Es ist wohl diese Verbindung von klassischem Stoff und realer Existenz, die Henze zu dem Werk geführt haben: Phaedra und Hyppolyt sind sozusagen Nachbarn des Komponisten in den Albaner Bergen, wo viele «heroische Frauengestalten« lebten, wie Henze in dem Werkbuch (Wagenbach Verlag) schreibt. Der Komponist, der vor 40 Jahren nach Italien zog und heute unter Olivenbäumen auf Rom blickt, bleibt auch bei seinem «jüngsten Alterswerk» ganz bei sich.

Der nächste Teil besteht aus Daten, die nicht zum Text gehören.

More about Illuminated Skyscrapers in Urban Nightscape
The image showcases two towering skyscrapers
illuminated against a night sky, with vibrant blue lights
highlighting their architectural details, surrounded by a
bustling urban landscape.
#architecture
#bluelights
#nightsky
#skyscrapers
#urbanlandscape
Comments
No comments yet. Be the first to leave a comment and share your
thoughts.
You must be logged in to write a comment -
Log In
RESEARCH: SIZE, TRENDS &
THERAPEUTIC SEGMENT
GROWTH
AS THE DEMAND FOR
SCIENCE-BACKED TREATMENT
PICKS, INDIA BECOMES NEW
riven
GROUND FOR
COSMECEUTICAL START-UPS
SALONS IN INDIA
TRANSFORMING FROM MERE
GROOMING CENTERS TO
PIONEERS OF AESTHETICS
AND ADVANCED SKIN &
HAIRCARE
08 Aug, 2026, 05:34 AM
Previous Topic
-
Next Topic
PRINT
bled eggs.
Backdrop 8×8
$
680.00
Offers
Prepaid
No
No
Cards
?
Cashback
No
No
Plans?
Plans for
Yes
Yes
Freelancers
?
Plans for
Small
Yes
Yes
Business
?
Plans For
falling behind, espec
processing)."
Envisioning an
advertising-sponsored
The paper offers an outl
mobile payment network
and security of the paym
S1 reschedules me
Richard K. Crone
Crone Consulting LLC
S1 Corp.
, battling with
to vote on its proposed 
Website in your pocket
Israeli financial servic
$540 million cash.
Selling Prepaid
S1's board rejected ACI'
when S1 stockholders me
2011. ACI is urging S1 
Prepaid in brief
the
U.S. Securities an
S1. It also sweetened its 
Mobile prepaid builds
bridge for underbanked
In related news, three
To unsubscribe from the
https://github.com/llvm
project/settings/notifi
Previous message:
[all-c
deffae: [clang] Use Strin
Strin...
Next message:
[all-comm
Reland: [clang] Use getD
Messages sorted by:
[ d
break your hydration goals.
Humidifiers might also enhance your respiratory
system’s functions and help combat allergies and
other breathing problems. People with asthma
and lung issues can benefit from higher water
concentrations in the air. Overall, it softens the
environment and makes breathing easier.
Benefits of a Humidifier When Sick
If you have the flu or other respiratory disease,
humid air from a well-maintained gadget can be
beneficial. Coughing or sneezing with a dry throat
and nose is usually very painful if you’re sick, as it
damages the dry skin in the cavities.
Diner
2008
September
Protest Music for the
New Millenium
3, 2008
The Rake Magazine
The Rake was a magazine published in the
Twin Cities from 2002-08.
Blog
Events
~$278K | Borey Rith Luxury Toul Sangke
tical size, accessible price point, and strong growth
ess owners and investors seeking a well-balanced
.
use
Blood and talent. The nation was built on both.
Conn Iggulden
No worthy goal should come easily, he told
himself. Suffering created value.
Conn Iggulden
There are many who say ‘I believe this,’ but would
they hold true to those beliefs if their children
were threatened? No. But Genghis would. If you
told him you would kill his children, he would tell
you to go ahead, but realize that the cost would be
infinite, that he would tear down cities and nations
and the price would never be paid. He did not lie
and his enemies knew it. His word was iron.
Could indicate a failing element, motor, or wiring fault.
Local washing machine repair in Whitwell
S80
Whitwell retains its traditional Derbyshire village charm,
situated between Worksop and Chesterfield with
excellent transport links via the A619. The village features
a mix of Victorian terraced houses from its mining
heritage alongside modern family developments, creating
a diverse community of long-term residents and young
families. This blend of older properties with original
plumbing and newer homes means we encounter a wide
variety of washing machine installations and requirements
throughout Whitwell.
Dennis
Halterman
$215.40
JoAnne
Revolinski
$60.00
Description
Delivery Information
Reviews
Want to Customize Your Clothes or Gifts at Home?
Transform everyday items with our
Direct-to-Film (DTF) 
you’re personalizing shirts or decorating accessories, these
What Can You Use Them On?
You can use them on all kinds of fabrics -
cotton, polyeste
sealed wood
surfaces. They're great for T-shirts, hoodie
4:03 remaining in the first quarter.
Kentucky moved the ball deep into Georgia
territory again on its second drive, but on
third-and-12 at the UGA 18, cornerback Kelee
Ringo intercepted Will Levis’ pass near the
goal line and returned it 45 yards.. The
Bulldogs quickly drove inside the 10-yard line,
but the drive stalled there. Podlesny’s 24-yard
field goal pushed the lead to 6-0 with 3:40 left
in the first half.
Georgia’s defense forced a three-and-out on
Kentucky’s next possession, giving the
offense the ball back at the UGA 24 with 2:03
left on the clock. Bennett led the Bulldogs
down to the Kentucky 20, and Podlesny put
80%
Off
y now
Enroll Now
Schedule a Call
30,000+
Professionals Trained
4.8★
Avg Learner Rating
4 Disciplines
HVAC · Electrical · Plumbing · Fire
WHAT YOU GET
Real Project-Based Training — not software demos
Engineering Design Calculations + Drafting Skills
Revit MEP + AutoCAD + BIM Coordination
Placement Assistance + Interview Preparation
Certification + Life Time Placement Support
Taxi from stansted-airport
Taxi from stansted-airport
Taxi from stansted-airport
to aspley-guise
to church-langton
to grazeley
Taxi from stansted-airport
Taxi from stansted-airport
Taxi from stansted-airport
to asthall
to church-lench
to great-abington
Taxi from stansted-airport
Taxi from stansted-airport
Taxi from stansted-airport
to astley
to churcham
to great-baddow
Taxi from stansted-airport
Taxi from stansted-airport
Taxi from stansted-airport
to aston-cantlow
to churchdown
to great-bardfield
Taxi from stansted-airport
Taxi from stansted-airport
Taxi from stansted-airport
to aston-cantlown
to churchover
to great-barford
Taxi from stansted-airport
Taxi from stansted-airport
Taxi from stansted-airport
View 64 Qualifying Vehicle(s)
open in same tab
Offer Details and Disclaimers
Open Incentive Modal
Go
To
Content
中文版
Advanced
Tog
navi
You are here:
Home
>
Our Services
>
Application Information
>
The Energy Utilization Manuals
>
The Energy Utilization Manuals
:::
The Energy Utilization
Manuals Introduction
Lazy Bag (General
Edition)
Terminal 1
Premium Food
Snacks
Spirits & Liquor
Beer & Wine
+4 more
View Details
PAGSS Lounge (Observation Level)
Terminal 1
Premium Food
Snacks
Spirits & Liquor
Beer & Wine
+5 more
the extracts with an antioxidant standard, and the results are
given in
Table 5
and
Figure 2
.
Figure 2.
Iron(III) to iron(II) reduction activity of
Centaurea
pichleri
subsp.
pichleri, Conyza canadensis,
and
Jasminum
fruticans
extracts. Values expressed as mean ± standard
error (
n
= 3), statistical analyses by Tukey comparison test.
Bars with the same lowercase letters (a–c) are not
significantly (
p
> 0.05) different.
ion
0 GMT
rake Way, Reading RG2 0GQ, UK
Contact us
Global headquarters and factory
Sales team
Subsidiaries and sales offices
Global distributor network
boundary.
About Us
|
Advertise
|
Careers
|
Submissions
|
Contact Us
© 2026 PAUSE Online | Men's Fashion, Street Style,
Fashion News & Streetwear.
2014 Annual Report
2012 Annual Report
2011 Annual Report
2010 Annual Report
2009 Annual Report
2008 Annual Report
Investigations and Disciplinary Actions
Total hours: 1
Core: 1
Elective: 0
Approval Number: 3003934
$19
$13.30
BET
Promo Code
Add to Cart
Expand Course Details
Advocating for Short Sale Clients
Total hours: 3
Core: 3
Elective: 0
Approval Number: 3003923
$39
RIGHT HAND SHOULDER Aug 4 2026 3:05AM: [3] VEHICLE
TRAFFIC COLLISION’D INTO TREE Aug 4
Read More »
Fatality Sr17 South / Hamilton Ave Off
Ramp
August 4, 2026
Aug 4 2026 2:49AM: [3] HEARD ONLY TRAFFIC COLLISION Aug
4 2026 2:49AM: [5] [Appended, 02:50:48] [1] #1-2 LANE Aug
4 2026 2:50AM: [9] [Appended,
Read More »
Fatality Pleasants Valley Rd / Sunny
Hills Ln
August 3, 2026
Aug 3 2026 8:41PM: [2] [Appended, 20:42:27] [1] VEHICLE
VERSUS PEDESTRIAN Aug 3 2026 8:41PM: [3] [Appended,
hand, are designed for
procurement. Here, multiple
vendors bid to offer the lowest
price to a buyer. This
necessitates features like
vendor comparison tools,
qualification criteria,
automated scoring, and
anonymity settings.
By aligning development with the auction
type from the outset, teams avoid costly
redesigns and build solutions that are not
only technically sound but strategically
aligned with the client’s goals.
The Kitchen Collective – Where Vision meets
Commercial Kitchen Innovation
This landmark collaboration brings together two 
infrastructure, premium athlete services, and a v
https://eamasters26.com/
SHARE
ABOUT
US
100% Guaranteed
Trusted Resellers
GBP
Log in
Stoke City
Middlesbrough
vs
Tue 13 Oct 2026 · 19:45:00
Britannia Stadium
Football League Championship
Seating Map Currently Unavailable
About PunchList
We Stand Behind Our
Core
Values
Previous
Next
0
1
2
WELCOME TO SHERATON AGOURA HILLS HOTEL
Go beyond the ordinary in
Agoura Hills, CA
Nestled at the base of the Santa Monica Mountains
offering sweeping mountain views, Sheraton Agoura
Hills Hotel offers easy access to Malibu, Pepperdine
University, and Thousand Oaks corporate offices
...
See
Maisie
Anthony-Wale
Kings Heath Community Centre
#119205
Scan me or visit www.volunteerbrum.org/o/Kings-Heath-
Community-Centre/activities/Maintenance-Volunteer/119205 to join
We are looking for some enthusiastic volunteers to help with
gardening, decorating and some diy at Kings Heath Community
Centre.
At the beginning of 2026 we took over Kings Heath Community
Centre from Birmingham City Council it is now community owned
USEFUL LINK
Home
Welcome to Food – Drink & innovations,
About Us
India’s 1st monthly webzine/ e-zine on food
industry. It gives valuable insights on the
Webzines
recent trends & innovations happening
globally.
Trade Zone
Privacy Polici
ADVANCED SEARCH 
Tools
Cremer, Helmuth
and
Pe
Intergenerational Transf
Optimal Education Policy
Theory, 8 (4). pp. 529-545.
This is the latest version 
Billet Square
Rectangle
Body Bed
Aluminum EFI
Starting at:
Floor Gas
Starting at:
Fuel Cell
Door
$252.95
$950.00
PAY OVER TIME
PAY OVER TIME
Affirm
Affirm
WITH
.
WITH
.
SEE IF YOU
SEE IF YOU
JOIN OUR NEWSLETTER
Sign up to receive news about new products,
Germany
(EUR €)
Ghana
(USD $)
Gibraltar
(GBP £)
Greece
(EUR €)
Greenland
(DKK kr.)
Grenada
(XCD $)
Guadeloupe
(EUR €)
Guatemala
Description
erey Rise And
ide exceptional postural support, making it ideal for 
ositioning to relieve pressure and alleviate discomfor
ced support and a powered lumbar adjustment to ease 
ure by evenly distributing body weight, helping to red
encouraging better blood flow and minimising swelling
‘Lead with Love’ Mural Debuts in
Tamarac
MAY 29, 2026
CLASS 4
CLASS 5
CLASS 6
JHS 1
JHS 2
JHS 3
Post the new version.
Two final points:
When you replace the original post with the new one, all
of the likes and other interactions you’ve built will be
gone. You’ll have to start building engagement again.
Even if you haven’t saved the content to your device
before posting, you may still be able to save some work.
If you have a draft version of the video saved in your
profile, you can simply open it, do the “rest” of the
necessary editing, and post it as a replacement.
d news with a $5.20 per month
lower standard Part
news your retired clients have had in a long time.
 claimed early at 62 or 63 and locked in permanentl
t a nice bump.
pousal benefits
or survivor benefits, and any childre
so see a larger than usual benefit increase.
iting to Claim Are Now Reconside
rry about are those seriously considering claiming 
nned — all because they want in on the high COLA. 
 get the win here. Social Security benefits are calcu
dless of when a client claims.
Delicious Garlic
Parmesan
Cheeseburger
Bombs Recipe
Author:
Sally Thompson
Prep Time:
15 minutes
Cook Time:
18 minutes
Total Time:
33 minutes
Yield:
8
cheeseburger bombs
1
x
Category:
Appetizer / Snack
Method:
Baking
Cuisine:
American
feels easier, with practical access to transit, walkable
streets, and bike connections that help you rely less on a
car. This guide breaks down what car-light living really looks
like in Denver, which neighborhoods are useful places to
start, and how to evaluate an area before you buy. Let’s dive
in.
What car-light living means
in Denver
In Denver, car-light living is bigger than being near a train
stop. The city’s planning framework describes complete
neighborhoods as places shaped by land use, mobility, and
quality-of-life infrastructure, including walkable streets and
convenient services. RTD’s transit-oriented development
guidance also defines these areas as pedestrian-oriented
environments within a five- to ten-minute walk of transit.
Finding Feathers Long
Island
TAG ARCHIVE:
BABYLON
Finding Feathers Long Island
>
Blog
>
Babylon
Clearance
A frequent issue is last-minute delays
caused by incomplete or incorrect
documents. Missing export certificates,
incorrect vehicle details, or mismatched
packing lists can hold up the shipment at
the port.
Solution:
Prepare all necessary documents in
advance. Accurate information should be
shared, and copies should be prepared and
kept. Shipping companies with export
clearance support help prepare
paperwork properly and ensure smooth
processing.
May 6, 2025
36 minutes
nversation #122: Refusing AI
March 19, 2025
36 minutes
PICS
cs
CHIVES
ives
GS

Auf der Bühne ist davon jedoch nicht viel zu sehen. Mussbach und der dänisch-isländische Lichtkünstler Olafur Eliasson haben für die Produktion eine höchst artifizielle Welt geschaffen - von arkadischen Landschaften keine Spur. Ein Laufsteg durchkreuzt den gesamten Opernsaal, die 25 Musiker des Ensemble Modern (Leitung: Michael Boder) sitzen nicht im Graben, sondern im Rücken des Publikums. Auf der Brücke zur Bühne liefern sich die in Gummianzügen gepressten Sänger die Wort- und Gesangsgefechte.
Über die gesamte Bühne hat Eliasson eine hauchdünne Membran gespannt, die je nach Lichteinwirkung als Spiegel oder Trennwand dient. Ein Metallring wirft Lichtkreise, eine Diskokugel reflektiert tausende Punkte und Striche auf die Plastikwand. Eliasson, einer der bekanntesten bildenden Künstler der Gegenwart, hat noch nie für die Oper gearbeitet. Der Durchbruch gelang ihm in der Londoner Tate Modern, wo zwei Millionen Besucher seine Experimente mit Licht, Wasser und Spiegeln gesehen haben.
Bereits bei Beginn der Komposition hatte Henze eine ziemlich präzise Idee von der Besetzung, vor allem der Hauptrolle mit einer Mezzosopranistin. Vorgesehen war dafür Magdalena Kozena, die einige Wochen vor der Premiere absagte. Maria Riccarda Wesseling übernahm die Partie. Und sie glänzt mit ihrem dramatischen Ausdruck und der präzisen Aussprache in der schwierigen Rolle genauso wie Countertenor Axel Köhler als Artemis.
Henze, «der Wiedergeborene», hatte ihn Staatsopern-Intendant Mussbach vor der Premiere genannt. Tatsächlich hatte der Komponist während der Arbeit am Werk immer wieder Schicksalsschläge erlitten. Als 2005 der erste Akt fertig war, wurde er in lebensbedrohlichem Zustand in ein Krankenhaus gebracht. Danach pflegte ihn sein Lebensgefährte Fausto Moroni, der im vergangenen April starb. Doch der Meister aus Italien erholte sich, und in Berlin kehrt er zu den Quellen zurück, «mit alter Frische und aller Freiheit», wie er in seinem Tagebuch schrieb.